Group-level accountability for third-party risk
Over at Compliance Matters, the in-house blog of NAVEX Global, I posted a few thoughts about the difficulty of establishing one structure to oversee third-party risk.
I’ve noted this challenge before: that while compliance officers and other colleagues in central management see third-party risk as a reputation or compliance threat, business operations leaders (that is, the people dealing with third parties) see the issue as an operational risk. The key observation:
What’s really happened is that third-party risks have transformed. Where once upon a time they were disparate operational risks that could be managed locally, today they have evolved into compliance and reputation risks that demand senior executives’ attention… The critical question is whether your other business procedures, processes and controls have kept pace with this transformation. If they haven’t, then employees out in the operating units don’t feel the same urgency for good third-party oversight that senior executives do.
The full post is available to all over on the NAVEX website.
How to Improve SOX Efficiency in 2017
On the Workiva blog, I recently had one post examining the findings from its 2016 State of the SOX Market survey released earlier this year.
The top priority for SOX compliance managers next year is to improve efficiency—which is increasingly difficult to do, especially for larger enterprises with mature SOX compliance functions. Still, the Workiva survey drops a few hints about where to look: cybersecurity and risk management.
Two-thirds of survey respondents said less than 25 percent of their control testing related to cybersecurity or IT controls.
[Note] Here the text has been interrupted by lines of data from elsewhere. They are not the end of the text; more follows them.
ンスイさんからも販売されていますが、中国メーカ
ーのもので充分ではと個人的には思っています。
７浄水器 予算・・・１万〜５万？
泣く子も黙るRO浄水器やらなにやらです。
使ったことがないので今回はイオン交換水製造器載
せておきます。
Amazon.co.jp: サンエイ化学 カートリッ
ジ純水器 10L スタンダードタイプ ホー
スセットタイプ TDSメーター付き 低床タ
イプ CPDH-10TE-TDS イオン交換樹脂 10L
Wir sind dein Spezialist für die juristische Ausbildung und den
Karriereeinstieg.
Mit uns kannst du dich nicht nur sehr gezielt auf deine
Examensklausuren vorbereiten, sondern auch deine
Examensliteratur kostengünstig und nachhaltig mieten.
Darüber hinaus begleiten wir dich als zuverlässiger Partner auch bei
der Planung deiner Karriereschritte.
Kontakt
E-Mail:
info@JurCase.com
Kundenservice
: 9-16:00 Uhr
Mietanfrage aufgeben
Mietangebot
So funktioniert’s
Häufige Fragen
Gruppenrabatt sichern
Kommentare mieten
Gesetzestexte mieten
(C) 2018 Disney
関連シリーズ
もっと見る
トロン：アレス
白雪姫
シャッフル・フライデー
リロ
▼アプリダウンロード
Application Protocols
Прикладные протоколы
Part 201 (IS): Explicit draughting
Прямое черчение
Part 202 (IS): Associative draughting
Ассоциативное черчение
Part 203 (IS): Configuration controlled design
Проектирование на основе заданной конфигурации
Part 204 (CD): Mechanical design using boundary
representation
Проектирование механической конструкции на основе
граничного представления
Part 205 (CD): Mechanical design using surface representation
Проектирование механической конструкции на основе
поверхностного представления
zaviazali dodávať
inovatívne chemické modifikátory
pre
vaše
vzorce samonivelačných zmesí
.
And while 86 percent said internal audit is involved in SOX compliance somehow, most of the time internal audit does not help with risk assessment or scoping the SOX audit… Consider all those statistics altogether: increased importance, but relatively little attention or collaboration. Places like that are where efficiencies can be found.
The State of the SOX Market survey itself is must-read material for SOX compliance managers. My full post is well worth reading too, of course.
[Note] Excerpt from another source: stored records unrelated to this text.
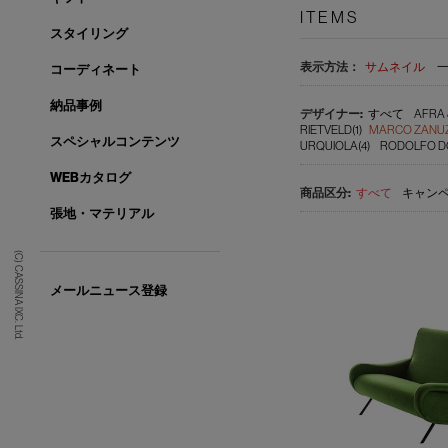
ITEMS
スタイリング
表示方法：
サムネイル
コーディネート
納品事例
すべて
AFRA 
RIETVELD(1)
MARCO ZANUZ
スペシャルコンテンツ
URQUIOLA(4)
RODOLFO DO
WEBカタログ
すべて
キャンペ
張地・マテリアル
(C) CASSINA IXC. Ltd.
メールニュース登録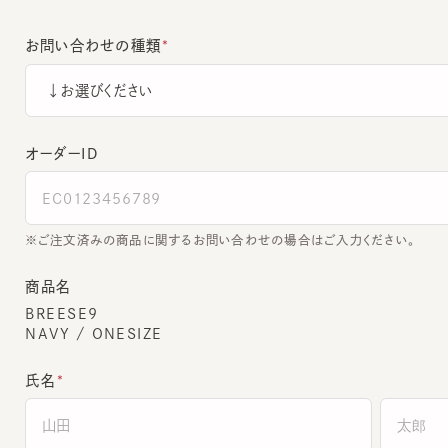
お問い合わせの種類
オーダーＩＤ
ご注文済みの商品に関するお問い合わせの場合はご入力ください。
商品名
BREESE9
NAVY / ONESIZE
氏名
全角でご入力ください。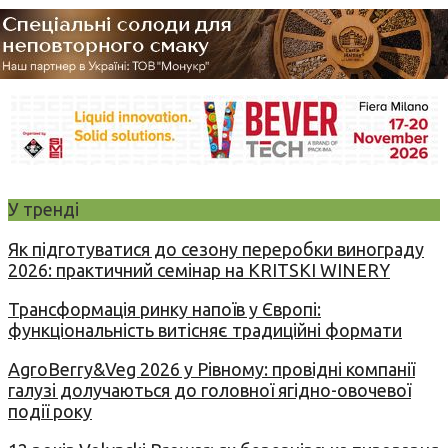
У тренді
Як підготуватися до сезону переробки винограду
2026: практичний семінар на KRITSKI WINERY
Трансформація ринку напоїв у Європі:
функціональність витісняє традиційні формати
AgroBerry&Veg 2026 у Рівному: провідні компанії
галузі долучаються до головної ягідно-овочевої
події року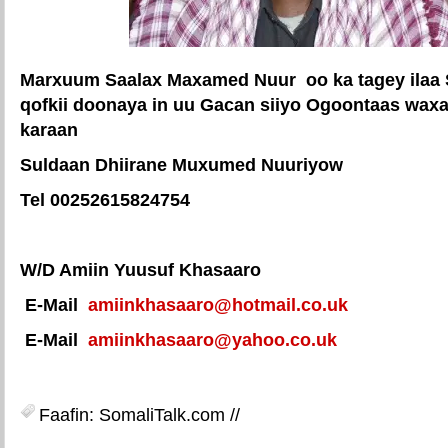
Marxuum Saalax Maxamed Nuur oo ka tagey ilaa 
qofkii doonaya in uu Gacan siiyo Ogoontaas waxay 
karaan
Suldaan Dhiirane Muxumed Nuuriyow
Tel 00252615824754
W/D Amiin Yuusuf Khasaaro
E-Mail
amiinkhasaaro@hotmail.co.uk
E-Mail
amiinkhasaaro@yahoo.co.uk
Faafin: SomaliTalk.com //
The Conceptual Shift Coming to Audit Technology
Separately on the Workiva blog, I also looked at the results of a separate survey from AuditNet exploring how well audit technology meets internal audit needs. Surprising exactly nobody, a large majority of audit leaders said their technology doesn’t meet all their needs.
The survey’s single largest lesson was that most audit teams use standard desktop technology (spreadsheets, word documents, flowcharts) to do mostly standard audit work of collecting evidence, planning audits, documentation, and so forth.
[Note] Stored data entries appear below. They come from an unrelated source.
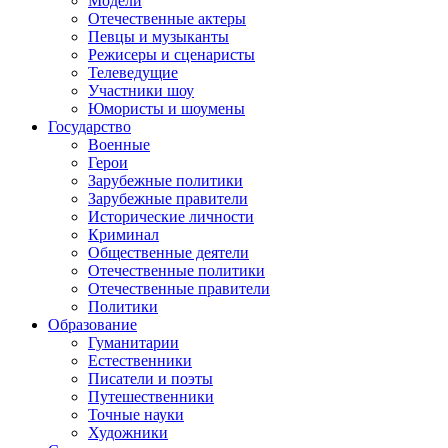
Модели
Отечественные актеры
Певцы и музыканты
Режисеры и сценаристы
Телеведущие
Участники шоу
Юмористы и шоумены
Государство
Военные
Герои
Зарубежные политики
Зарубежные правители
Исторические личности
Криминал
Общественные деятели
Отечественные политики
Отечественные правители
Политики
Образование
Гуманитарии
Естественники
Писатели и поэты
Путешественники
Точные науки
Художники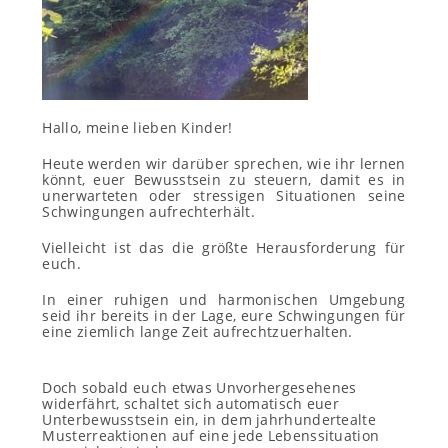
Hallo, meine lieben Kinder!
Heute werden wir darüber sprechen, wie ihr lernen
könnt, euer Bewusstsein zu steuern, damit es in
unerwarteten oder stressigen Situationen seine
Schwingungen aufrechterhält.
Vielleicht ist das die größte Herausforderung für
euch.
In einer ruhigen und harmonischen Umgebung
seid ihr bereits in der Lage, eure Schwingungen für
eine ziemlich lange Zeit aufrechtzuerhalten.
Doch sobald euch etwas Unvorhergesehenes
widerfährt, schaltet sich automatisch euer
Unterbewusstsein ein, in dem jahrhundertealte
Musterreaktionen auf eine jede Lebenssituation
What’s lacking, I said, is stronger technology that can meet modern risk management and audit challenges:
So internal audit in the future will be more about studying and observing business processes; then determining when and why those processes fluctuate outside your comfort zone. All of that activity will (ideally) also be connected to your internal control or risk management system… That conceptual shift will help to drive the internal auditor up the value chain, to be an adviser on risks and business process improvement.
I’m grateful to NAVEX and Workiva for the opportunity to reach their respective audiences. Both blogs have numerous smart people sharing smart observations about governance, risk, and compliance, and are worth bookmarking.